What you will do:
The lines you need are those holding the word "pojam"; pull them from the material.

Supplied data:
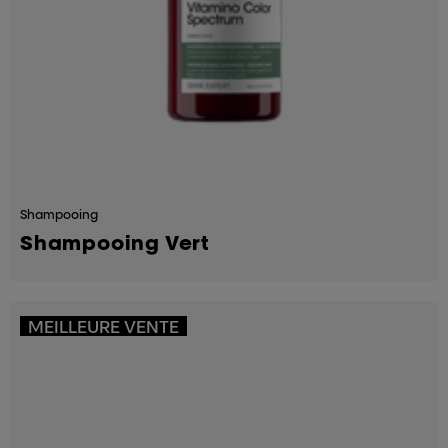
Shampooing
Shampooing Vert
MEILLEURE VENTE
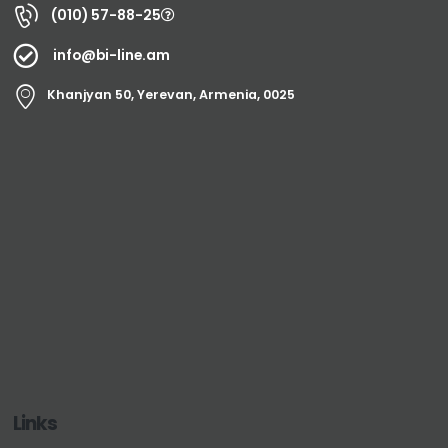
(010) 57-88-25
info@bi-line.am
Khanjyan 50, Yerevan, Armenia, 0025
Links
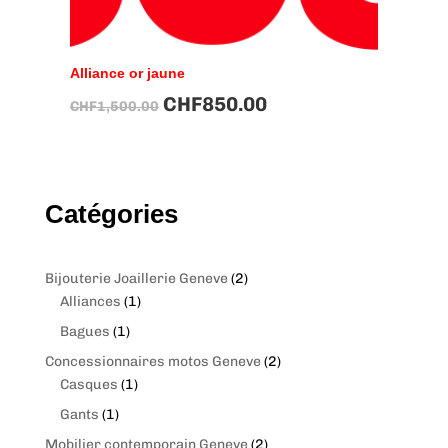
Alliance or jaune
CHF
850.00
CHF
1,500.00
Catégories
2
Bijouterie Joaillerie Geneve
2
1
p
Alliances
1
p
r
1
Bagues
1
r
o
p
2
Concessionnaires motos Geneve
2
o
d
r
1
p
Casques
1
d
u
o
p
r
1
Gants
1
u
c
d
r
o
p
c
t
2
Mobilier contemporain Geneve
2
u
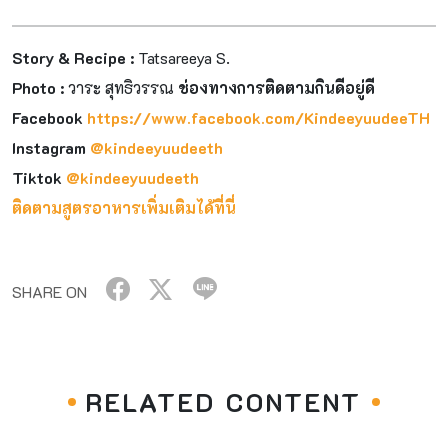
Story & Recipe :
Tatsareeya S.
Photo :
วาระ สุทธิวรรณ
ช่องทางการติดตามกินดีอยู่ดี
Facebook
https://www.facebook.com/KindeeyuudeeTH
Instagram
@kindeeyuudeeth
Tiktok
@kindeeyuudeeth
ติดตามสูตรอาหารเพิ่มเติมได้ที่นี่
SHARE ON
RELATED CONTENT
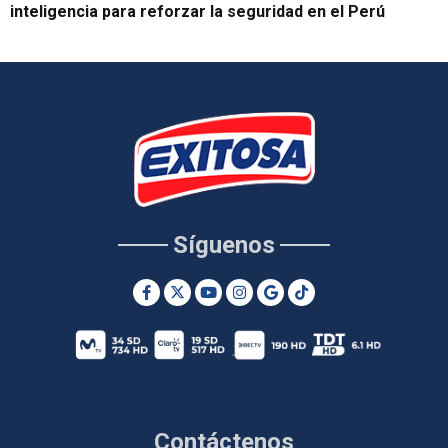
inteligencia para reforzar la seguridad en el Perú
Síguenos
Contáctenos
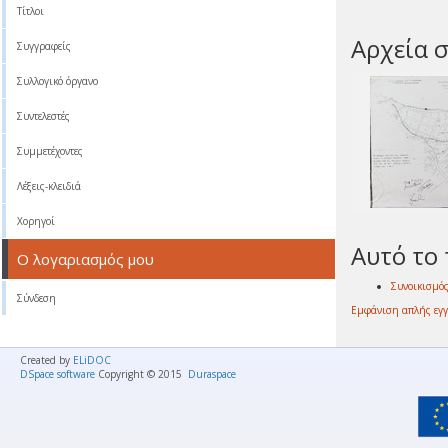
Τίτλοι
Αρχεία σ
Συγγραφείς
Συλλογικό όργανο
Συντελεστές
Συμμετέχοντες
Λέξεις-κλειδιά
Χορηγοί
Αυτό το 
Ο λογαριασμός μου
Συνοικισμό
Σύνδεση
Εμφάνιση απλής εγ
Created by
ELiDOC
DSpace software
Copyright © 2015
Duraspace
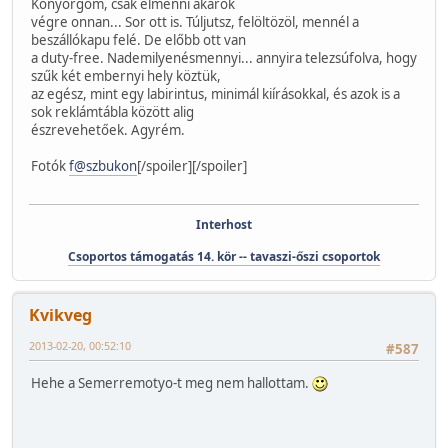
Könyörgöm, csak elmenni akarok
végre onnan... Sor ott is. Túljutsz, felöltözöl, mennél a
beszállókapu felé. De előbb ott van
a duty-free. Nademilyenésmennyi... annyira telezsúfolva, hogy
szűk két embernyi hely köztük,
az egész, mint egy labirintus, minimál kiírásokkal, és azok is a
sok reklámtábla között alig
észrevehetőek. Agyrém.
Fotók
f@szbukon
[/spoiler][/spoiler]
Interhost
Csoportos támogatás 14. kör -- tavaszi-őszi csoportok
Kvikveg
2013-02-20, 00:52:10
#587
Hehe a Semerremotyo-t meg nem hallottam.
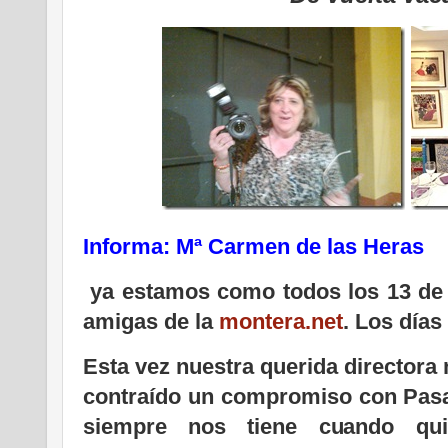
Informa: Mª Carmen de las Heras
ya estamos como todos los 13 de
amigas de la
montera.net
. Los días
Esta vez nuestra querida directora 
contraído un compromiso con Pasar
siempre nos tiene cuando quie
==
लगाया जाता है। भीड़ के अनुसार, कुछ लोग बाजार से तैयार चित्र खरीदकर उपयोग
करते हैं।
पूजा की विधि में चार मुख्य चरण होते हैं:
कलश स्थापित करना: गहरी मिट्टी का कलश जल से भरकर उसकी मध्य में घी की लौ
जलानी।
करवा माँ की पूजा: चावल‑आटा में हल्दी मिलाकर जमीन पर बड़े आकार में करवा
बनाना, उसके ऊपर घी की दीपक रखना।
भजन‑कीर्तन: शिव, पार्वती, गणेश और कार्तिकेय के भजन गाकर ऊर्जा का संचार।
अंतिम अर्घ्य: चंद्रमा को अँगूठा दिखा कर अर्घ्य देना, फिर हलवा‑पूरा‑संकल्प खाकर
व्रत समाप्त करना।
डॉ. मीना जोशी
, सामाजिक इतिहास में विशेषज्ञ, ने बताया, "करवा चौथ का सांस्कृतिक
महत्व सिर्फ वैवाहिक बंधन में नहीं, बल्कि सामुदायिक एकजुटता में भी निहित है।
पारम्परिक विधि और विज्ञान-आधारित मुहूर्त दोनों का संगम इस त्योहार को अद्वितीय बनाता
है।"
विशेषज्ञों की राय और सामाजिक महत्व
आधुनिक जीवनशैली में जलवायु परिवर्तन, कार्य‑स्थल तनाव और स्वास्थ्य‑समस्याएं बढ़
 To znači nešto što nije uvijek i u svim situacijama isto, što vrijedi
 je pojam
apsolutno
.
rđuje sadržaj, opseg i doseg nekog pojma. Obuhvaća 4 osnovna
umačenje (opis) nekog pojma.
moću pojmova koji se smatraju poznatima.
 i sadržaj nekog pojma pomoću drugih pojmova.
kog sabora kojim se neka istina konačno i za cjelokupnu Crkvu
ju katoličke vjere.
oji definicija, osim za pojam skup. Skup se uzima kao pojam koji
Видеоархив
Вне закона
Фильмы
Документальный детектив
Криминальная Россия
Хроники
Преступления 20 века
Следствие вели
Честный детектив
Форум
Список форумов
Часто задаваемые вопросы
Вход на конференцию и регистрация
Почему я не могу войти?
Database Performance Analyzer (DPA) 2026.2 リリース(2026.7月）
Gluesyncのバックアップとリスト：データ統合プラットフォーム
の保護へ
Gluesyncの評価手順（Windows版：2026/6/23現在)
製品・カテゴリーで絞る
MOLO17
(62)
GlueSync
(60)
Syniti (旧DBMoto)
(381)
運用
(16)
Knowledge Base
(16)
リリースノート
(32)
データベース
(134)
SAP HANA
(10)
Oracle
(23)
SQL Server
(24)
...
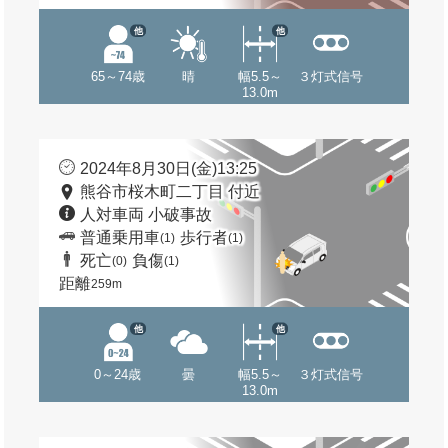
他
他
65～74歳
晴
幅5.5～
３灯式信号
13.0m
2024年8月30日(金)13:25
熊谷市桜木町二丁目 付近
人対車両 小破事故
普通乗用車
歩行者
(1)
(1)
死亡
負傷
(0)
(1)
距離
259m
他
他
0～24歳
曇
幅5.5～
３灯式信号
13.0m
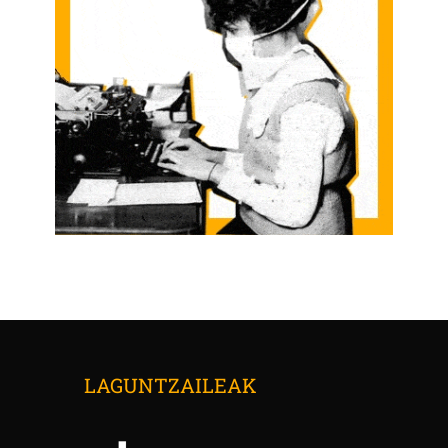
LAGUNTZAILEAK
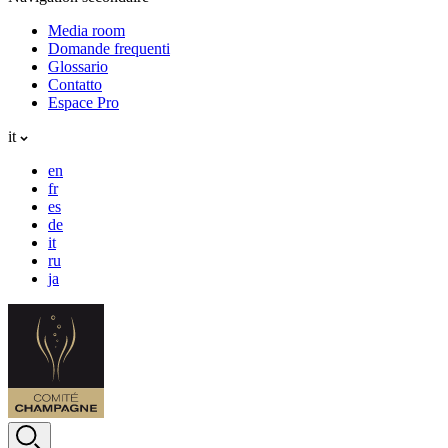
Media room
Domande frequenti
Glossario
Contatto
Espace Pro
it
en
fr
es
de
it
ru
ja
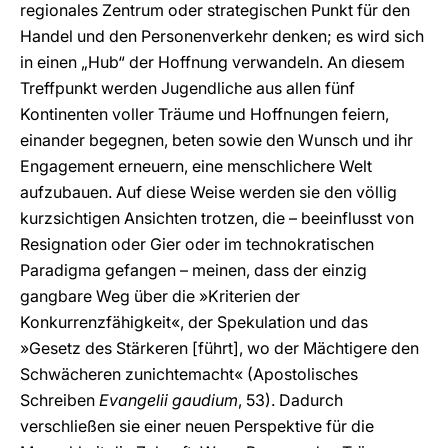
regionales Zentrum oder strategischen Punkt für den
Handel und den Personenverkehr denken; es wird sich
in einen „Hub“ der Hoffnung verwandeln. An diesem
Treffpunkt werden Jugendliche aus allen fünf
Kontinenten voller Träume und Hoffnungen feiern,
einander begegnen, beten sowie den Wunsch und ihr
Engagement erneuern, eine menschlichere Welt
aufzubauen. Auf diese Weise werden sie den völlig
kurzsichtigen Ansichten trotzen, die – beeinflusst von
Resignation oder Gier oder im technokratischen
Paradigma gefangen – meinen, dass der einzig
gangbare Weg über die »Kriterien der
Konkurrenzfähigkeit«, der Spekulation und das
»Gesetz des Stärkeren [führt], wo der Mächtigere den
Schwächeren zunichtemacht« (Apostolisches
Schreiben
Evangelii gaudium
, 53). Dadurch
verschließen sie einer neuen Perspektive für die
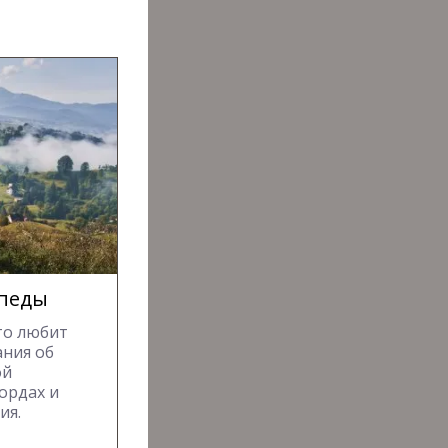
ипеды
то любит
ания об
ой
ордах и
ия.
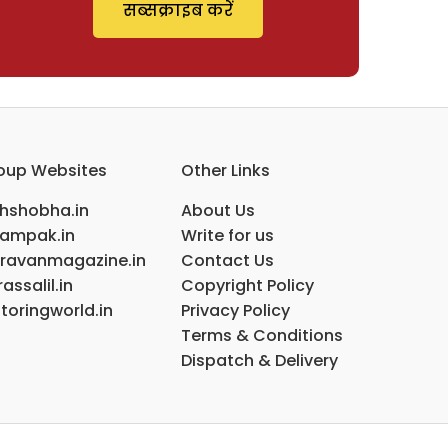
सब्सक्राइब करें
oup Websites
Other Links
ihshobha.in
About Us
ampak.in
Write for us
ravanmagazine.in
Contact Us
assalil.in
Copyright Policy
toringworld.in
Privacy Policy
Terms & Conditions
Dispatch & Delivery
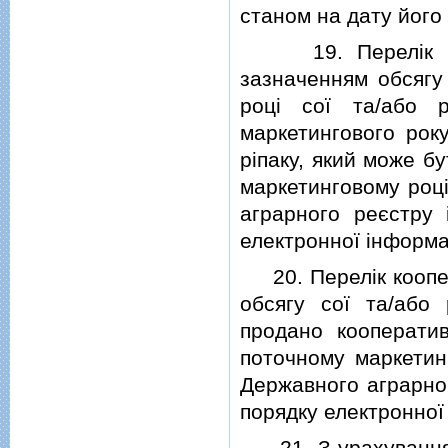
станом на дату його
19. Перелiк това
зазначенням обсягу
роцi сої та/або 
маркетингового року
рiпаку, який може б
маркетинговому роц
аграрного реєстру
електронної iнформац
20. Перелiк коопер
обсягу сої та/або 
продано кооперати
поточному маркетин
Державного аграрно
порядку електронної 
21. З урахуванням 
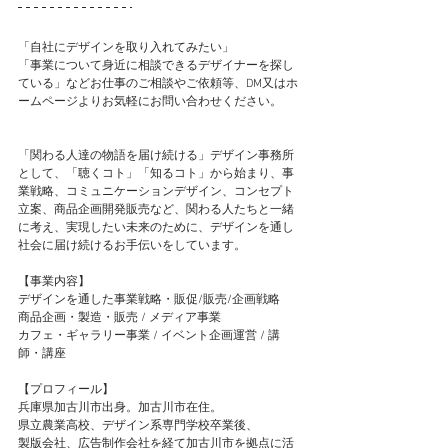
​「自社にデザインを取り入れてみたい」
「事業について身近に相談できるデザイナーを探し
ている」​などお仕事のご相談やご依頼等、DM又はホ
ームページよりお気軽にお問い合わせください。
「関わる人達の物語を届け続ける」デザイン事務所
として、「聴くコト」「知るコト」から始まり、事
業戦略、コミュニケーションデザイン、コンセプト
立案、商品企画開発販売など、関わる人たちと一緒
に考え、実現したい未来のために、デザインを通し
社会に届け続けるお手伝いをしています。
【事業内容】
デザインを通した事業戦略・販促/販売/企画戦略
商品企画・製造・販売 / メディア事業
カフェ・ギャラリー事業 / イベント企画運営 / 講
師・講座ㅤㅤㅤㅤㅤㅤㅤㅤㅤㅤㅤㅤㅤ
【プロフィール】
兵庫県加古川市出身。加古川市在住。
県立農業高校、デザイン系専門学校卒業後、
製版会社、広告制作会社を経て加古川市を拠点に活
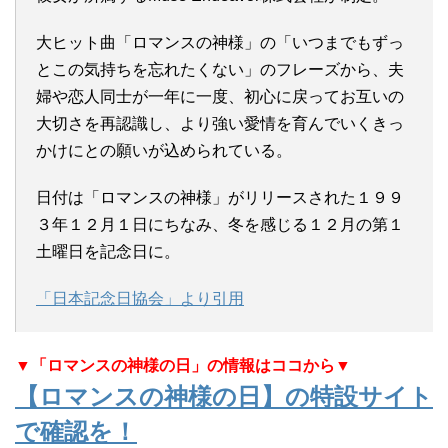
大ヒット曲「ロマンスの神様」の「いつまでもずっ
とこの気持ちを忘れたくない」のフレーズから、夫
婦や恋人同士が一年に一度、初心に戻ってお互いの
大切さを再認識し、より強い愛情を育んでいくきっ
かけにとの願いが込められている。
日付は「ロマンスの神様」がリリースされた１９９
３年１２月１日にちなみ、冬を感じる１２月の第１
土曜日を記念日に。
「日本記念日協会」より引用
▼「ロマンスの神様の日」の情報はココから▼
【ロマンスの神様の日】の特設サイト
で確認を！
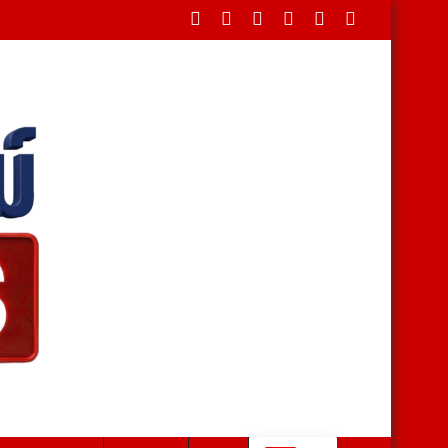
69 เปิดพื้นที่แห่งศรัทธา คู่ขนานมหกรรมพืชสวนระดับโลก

Output of the exercise:
 je pojam
oji definicija, osim za pojam skup. Skup se uzima kao pojam koji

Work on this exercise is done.